John Calvin Commentary
"But they shook off the dust of their feet against them, and came unto Iconium." — Acts 13:51 (ASV)
When they had shaken off the dust of their feet. We may also gather, even by the commandment of Christ (Matthew 10:14; Luke 9:5; Luke 10:11), that this was a token of cursing among the Jews. For it is not to be thought that Christ meant to have His disciples use an unknown sign, since it was His purpose to terrify the gross and professed contemners of His doctrine.
Furthermore, He meant by this means to declare that God so detests the wicked, that we must take great heed that we have no fellowship with them, lest we be infected with their uncleanness.
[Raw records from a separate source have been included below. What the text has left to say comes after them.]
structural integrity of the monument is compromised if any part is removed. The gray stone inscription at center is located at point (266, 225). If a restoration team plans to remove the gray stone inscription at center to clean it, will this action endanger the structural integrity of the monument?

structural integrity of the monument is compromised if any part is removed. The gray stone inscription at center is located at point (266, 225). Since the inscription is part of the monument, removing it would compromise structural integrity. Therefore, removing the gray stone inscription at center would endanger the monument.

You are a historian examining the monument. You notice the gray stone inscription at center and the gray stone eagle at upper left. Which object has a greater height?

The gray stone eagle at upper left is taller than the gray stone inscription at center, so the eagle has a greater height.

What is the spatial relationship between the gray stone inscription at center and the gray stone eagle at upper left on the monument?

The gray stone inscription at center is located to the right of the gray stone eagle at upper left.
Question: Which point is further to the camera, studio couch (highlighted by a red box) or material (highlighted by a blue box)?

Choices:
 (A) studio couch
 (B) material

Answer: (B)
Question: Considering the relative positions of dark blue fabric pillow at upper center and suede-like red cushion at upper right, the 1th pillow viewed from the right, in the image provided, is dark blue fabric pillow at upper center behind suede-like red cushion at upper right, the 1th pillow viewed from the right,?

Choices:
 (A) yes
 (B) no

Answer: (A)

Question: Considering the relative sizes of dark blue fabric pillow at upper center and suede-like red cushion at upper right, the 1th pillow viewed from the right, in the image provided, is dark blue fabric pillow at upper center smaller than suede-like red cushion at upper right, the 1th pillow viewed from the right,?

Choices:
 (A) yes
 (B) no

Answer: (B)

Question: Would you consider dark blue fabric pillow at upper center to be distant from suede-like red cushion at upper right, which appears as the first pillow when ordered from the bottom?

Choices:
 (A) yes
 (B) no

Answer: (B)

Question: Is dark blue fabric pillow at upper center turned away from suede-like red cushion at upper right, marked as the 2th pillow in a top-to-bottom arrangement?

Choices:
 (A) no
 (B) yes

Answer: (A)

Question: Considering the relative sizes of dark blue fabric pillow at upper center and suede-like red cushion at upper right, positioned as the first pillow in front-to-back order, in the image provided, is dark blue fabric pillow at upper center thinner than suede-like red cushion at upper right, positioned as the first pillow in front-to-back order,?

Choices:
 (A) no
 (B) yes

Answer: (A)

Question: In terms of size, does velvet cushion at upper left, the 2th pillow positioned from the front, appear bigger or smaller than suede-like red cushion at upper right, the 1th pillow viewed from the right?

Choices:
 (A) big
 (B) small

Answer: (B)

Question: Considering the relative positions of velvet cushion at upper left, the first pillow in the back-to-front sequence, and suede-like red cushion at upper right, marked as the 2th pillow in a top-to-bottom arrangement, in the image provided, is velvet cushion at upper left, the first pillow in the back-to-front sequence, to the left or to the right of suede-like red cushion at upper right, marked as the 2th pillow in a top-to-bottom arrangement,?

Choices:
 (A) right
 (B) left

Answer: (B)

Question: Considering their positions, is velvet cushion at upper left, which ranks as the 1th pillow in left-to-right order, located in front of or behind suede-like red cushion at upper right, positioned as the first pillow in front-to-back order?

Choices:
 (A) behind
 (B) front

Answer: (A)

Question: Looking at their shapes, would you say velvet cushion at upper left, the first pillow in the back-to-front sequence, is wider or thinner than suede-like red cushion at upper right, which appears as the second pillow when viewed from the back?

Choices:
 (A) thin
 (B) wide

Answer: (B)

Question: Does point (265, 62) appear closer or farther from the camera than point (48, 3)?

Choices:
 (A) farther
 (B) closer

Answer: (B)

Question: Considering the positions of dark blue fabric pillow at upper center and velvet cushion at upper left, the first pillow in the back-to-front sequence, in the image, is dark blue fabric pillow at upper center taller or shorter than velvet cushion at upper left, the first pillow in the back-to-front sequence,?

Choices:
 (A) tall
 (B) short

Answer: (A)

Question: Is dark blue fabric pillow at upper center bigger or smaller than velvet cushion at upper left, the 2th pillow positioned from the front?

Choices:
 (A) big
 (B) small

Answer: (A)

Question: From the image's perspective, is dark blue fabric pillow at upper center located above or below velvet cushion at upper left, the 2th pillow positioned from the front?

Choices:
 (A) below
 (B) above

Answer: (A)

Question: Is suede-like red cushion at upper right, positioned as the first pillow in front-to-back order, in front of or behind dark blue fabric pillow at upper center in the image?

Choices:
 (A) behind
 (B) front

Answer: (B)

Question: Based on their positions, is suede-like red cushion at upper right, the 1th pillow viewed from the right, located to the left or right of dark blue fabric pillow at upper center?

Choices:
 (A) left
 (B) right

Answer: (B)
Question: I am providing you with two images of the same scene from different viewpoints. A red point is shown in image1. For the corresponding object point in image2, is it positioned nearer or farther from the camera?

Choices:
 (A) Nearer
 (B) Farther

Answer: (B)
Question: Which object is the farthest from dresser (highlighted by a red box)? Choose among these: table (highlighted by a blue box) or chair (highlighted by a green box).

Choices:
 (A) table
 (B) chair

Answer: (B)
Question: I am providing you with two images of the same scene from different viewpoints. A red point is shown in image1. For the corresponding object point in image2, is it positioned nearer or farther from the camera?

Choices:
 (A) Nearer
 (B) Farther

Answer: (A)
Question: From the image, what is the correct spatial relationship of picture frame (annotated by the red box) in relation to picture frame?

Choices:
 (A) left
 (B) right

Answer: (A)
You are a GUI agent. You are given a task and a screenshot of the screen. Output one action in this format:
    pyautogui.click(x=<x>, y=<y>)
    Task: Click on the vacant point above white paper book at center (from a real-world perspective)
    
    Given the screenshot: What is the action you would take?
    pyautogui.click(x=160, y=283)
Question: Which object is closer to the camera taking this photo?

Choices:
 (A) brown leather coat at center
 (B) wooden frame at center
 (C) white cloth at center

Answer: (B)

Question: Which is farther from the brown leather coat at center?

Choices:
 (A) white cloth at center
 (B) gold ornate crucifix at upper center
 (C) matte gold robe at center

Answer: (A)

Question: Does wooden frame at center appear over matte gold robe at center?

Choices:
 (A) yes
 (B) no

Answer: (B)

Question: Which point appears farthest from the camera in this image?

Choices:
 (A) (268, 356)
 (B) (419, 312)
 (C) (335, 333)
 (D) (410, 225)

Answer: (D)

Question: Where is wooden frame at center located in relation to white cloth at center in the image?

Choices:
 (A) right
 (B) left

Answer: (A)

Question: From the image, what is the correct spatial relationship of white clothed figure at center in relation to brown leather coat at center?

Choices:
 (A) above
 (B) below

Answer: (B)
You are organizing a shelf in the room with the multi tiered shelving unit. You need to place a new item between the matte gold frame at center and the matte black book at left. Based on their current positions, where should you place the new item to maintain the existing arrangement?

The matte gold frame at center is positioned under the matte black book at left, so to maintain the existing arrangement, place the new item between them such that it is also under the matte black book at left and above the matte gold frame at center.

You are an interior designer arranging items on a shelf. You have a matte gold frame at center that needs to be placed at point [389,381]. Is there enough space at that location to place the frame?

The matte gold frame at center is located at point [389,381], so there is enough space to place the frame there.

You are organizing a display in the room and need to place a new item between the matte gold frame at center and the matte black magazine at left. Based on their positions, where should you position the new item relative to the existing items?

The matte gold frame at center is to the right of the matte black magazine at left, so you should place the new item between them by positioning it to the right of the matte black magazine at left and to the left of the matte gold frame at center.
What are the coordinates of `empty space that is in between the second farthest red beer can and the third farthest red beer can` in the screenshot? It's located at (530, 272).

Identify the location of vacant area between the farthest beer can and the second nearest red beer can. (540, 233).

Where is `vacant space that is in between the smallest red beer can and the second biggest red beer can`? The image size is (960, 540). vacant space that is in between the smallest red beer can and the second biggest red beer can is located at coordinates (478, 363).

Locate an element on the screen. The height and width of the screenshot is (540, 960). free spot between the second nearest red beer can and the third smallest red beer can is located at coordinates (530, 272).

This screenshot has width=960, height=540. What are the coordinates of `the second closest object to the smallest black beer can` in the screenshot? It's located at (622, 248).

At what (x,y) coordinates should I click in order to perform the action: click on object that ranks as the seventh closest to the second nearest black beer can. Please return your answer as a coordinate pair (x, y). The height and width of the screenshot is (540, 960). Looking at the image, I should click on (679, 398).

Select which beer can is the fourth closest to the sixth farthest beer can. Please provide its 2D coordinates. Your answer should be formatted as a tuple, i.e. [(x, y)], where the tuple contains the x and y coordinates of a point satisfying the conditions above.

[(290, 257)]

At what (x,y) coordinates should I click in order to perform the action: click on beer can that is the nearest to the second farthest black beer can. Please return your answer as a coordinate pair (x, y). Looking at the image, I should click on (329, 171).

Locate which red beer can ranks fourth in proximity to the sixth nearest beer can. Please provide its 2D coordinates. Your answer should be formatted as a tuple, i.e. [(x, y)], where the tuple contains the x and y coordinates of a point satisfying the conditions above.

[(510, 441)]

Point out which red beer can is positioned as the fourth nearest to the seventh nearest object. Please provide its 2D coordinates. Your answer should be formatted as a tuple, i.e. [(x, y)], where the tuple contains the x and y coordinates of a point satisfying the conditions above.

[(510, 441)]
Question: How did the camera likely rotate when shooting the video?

All the wicked are said, indeed, to pollute the ground on which they tread; but the Lord never commanded that any, save only the contemners of His word, should be so rejected with such execration.
If any adulterer or whoremonger, if any perjured person, if any drunkard, were to be excommunicated, this sign was not used. Therefore, it appears how intolerable the contempt of the Word of God is in His sight; because, when He commands that the dust of the feet be shaken off, it is as much as if He pronounced that they are the bond-slaves of Satan, men past hope, and worthy to be banished from the earth.
Therefore, let this so great severity teach us to reverence the gospel. Also, the ministers of the Word are taught with what great fervor of zeal they must maintain the majesty of the Word, so that they do not coldly dissemble and wink at contempt for it.